*EXERCISE OBJECTIVE*. For every line in the material below that holds "error", report the line.
====== DATA ======
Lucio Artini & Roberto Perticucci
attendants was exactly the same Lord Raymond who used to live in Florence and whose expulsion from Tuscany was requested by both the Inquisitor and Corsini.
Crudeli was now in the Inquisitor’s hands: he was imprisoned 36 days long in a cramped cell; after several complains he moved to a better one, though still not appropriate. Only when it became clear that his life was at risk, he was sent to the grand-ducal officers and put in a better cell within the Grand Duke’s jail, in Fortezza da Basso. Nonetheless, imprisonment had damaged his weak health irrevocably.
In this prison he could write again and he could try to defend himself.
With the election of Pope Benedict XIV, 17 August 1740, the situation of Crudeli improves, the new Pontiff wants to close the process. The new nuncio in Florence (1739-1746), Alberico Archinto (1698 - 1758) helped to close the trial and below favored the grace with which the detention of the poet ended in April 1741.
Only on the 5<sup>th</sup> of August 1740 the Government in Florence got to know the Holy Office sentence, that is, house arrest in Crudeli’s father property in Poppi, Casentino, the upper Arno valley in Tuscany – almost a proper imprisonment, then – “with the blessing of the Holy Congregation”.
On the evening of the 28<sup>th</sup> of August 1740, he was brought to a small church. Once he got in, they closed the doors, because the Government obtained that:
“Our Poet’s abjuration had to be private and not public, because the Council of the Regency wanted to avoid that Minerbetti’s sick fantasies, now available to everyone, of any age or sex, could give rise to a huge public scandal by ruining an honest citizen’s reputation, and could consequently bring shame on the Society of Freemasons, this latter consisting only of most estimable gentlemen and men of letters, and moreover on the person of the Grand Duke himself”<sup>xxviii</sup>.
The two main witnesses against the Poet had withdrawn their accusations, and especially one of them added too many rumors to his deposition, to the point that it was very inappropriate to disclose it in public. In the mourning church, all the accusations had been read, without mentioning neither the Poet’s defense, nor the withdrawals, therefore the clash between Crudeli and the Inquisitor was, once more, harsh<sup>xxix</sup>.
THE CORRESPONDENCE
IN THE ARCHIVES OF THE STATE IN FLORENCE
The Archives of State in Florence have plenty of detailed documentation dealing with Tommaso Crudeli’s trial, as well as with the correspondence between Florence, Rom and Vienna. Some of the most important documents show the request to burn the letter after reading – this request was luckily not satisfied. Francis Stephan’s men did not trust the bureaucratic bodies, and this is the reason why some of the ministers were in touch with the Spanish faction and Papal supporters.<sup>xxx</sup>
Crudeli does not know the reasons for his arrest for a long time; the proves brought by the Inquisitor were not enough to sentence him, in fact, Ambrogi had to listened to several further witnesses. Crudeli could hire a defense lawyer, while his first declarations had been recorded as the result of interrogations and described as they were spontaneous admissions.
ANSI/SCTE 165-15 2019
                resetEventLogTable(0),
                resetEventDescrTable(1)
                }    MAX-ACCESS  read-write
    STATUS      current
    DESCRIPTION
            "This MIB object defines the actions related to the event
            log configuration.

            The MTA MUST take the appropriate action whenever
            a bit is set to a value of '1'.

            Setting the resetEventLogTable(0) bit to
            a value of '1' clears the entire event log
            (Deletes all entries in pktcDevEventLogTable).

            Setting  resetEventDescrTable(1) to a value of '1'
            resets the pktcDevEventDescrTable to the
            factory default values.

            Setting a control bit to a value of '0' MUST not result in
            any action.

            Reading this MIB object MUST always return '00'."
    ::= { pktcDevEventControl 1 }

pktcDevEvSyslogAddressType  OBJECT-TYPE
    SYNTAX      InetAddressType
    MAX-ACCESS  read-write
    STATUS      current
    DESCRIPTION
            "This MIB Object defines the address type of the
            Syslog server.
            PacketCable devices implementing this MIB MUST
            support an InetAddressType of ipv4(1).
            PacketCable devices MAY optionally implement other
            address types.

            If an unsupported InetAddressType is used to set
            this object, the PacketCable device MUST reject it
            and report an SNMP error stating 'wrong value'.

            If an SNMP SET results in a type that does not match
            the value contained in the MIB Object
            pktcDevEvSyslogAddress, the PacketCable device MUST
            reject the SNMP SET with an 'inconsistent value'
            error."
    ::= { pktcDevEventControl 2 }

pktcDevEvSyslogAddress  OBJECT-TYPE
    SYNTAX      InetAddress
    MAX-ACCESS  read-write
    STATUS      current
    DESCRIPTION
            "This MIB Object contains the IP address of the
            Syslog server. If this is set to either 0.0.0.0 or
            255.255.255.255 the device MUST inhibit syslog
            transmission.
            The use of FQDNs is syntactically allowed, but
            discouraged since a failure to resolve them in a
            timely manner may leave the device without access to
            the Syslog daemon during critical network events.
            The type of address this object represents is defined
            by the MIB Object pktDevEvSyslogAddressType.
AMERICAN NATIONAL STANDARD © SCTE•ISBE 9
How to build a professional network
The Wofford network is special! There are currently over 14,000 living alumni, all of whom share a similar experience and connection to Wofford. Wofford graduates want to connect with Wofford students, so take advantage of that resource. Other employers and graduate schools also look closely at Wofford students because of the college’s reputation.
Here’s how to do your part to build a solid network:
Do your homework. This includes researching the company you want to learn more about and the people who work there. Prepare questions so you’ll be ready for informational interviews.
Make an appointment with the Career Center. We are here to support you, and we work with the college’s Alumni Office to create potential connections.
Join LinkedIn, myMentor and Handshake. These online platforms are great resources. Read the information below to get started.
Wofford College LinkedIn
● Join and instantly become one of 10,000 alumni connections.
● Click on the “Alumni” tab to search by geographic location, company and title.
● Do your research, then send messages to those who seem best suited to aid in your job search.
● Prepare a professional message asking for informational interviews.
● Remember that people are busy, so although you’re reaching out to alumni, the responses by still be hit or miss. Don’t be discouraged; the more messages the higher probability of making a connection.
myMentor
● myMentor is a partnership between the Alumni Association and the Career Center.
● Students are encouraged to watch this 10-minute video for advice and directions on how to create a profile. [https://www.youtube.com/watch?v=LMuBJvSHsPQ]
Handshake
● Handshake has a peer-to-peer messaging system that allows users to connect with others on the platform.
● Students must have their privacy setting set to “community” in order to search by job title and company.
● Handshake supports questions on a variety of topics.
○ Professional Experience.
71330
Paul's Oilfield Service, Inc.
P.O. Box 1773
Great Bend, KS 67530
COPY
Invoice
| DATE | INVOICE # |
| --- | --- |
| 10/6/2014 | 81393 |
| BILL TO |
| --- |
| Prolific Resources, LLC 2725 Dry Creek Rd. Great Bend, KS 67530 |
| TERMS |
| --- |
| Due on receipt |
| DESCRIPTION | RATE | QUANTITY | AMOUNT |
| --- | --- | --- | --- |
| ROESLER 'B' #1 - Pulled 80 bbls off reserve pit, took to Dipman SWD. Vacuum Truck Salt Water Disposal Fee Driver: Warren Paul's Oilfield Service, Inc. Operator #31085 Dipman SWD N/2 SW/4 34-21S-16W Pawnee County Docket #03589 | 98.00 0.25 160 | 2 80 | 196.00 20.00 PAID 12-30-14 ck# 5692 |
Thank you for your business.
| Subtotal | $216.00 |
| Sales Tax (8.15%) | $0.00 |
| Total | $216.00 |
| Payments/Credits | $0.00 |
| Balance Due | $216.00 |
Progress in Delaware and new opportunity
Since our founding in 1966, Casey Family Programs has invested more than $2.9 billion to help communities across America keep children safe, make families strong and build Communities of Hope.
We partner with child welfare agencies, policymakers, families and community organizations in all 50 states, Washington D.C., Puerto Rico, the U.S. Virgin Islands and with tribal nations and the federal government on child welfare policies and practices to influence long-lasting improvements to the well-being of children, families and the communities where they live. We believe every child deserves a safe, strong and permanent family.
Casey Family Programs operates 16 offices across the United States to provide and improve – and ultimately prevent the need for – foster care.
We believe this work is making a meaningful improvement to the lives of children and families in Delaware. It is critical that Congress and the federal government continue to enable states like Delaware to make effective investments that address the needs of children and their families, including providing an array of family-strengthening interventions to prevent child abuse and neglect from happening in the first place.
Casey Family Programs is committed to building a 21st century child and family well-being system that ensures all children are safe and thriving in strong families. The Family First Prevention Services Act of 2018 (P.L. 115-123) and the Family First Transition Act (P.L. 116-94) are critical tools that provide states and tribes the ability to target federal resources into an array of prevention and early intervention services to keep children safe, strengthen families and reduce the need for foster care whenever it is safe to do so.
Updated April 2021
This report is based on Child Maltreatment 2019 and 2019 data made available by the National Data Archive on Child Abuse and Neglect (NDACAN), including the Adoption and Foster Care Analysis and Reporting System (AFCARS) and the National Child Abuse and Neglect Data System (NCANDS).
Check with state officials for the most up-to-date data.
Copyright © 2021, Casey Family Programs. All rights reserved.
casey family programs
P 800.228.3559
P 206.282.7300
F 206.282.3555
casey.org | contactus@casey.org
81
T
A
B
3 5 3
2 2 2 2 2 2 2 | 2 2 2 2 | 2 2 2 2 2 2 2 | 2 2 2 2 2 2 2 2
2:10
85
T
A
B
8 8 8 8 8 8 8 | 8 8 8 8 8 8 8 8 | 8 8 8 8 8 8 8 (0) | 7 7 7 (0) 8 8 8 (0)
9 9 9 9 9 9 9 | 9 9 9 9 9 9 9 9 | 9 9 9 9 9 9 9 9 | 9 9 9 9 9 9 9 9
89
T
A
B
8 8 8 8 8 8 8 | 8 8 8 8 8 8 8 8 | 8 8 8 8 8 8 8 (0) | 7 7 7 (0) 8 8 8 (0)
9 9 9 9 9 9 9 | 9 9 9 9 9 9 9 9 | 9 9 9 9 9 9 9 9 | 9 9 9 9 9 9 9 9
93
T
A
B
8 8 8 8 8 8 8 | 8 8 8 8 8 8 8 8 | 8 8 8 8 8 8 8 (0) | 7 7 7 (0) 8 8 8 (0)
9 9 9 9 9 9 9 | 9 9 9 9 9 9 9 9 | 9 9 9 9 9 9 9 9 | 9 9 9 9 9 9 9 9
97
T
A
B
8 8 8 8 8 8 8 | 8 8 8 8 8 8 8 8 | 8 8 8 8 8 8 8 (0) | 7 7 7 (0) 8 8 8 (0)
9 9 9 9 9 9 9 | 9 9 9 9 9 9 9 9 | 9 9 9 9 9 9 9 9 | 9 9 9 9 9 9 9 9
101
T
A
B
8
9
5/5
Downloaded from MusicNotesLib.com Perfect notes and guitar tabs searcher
======
*COMPLETED TASK*.
            and report an SNMP error stating 'wrong value'.
            error."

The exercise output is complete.